Exercices
• A. Veuillez transcrire fidèlement le passage de l'article sur Foumboula, de "Dans un contexte" à "installés à l’étranger.".
• B. D'après l'article sur Foumboula, dans quelle ville Geoffroy Foumboula Libeka Makosso a-t-il tenu sa conférence de presse ?

Texte fourni
+++
Gabon : foumboula critique les excès verbaux des activistes et exige des sanctions

Dans un contexte où les tensions verbales entre activistes et autorités s’intensifient au Gabon, Geoffroy Foumboula Libeka Makosso, figure influente de la société civile, a récemment attiré l’attention sur les limites à ne pas franchir en matière de contestation politique. Lors d’une conférence de presse organisée à Libreville, il a fermement condamné les attaques personnelles visant le président Brice Clotaire Oligui Nguema, son épouse ainsi que sa mère, tout en pointant du doigt les dérives verbales de certains militants installés à l’étranger.

Pour lui, le débat démocratique doit rester un espace de confrontation d’idées, et non de calomnies. Il a rappelé avec force que l’insulte et la diffamation ne relèvent en aucun cas de la liberté d’expression, mais constituent des délits passibles de sanctions judiciaires. Geoffroy Foumboula Libeka Makosso a notamment dénoncé les propos attribués à un activiste surnommé « Lanlaire », dont les déclarations virulentes ont dépassé les bornes en s’attaquant directement aux personnalités politiques et à leur famille.

L’insulte ne doit pas être confondue avec la contestation

Le leader de la société civile a souligné que son engagement repose sur des actions concrètes, allant des plaidoyers aux recours juridiques, plutôt que sur des attaques gratuites. « Ne pas partager une opinion ne justifie en rien l’injure », a-t-il martelé, rappelant que la restauration de l’ordre constitutionnel passe nécessairement par le respect des règles de droit. Il a insisté sur le fait que la période de transition ne saurait servir de prétexte pour tolérer indéfiniment des comportements outrageants.
+++
Extraits du corpus

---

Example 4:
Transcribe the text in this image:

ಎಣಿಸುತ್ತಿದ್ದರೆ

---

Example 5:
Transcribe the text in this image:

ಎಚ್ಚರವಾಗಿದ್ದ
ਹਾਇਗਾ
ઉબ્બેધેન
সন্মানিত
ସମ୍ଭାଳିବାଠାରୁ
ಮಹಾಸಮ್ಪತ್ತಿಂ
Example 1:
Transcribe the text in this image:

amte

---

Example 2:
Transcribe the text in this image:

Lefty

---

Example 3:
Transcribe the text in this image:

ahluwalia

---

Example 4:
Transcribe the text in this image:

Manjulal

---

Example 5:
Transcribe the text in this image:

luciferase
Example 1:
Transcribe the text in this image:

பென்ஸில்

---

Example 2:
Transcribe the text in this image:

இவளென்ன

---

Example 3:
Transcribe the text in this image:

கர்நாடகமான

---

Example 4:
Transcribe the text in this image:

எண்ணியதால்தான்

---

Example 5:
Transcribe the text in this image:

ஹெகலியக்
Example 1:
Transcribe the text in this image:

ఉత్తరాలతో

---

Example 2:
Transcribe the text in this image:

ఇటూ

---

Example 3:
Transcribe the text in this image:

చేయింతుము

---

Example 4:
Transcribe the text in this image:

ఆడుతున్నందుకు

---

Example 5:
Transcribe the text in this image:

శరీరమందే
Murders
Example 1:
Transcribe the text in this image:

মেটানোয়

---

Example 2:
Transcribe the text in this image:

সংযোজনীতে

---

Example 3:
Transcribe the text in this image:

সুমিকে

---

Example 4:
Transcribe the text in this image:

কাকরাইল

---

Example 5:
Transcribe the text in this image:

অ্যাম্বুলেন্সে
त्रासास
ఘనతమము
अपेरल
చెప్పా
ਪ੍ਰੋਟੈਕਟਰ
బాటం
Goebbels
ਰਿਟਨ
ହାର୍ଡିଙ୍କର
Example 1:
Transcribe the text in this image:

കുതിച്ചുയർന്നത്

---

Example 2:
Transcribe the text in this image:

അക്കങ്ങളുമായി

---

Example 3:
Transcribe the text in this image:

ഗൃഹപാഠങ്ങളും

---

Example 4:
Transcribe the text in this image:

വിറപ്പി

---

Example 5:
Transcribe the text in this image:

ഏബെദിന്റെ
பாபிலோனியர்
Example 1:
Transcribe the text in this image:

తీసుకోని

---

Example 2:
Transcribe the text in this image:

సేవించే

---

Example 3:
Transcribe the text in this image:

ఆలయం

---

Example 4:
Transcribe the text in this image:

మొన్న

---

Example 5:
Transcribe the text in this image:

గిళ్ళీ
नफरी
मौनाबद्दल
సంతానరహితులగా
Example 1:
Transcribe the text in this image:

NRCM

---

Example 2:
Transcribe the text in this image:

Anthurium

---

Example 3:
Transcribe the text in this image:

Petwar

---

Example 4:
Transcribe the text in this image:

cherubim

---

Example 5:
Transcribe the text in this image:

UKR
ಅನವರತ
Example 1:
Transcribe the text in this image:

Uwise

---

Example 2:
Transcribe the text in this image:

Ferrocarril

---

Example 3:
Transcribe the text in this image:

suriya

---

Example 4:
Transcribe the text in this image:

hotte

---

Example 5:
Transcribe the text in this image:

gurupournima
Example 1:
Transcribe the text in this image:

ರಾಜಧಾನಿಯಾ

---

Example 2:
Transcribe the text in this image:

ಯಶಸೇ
+++
Réponses dans l'ordre
• A.
Dans un contexte où les tensions verbales entre activistes et autorités s’intensifient au Gabon, Geoffroy Foumboula Libeka Makosso, figure influente de la société civile, a récemment attiré l’attention sur les limites à ne pas franchir en matière de contestation politique. Lors d’une conférence de presse organisée à Libreville, il a fermement condamné les attaques personnelles visant le président Brice Clotaire Oligui Nguema, son épouse ainsi que sa mère, tout en pointant du doigt les dérives verbales de certains militants installés à l’étranger.

• B. À Libreville.